Count the lines below that contain the word "thumb", and state only that number.
──────────
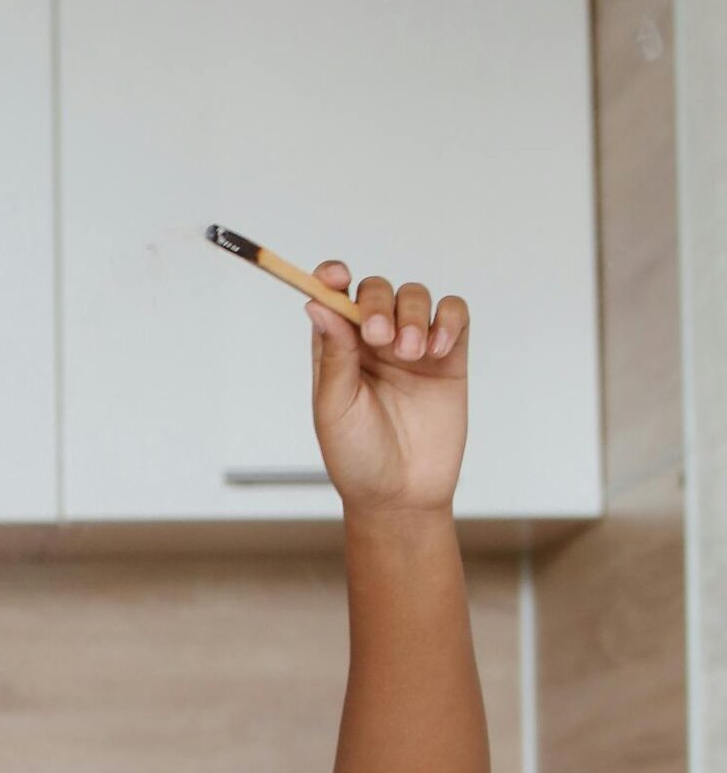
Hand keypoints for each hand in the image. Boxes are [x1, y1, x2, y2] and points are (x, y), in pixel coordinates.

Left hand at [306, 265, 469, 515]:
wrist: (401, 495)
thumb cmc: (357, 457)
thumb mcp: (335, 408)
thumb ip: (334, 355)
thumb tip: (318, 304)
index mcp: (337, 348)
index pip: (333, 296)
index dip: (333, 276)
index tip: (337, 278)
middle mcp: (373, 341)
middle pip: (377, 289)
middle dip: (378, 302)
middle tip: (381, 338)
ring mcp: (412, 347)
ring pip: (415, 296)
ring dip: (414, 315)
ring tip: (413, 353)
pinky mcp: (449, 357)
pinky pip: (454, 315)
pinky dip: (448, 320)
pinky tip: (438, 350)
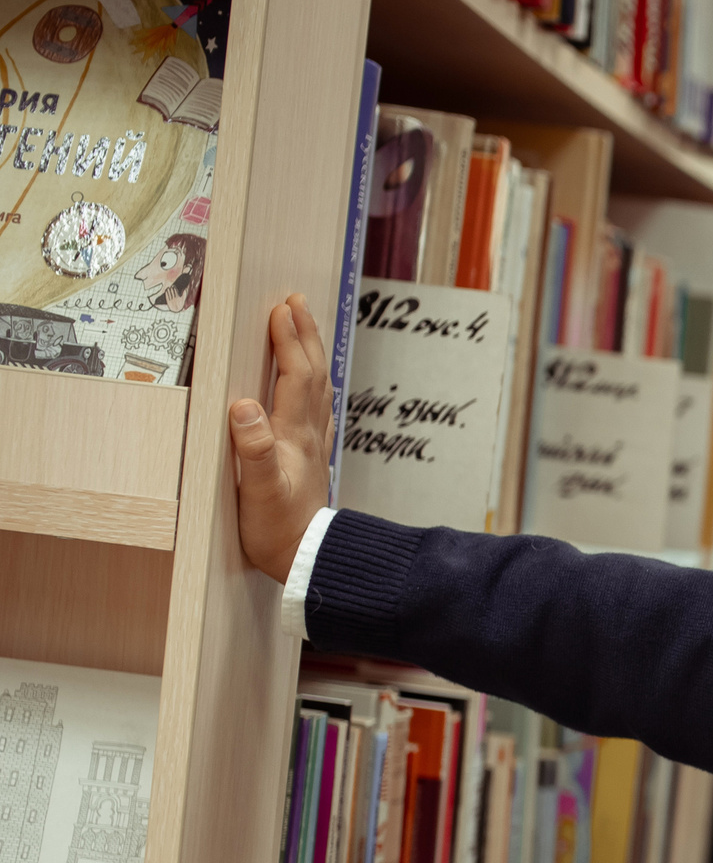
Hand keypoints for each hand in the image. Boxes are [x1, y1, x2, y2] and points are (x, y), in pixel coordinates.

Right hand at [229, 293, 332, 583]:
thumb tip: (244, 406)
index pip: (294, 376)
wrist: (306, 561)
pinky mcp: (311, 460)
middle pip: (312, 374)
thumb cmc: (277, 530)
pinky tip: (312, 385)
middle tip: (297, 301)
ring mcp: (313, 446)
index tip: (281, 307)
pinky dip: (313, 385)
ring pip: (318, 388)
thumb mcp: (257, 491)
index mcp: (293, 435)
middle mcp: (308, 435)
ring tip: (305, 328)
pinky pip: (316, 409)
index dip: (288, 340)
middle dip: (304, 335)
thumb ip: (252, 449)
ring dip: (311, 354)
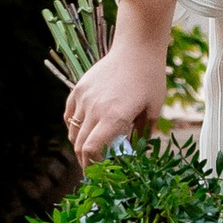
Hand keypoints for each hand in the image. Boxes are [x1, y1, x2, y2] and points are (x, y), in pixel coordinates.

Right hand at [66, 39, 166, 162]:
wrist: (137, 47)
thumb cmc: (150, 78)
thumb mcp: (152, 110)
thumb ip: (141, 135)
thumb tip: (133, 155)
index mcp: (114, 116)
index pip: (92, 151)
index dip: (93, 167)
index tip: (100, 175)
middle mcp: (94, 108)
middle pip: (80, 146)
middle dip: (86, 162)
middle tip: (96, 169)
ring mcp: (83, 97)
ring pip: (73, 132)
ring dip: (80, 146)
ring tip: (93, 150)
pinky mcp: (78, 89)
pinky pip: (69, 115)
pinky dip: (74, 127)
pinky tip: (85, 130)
──────────
[Task response]
12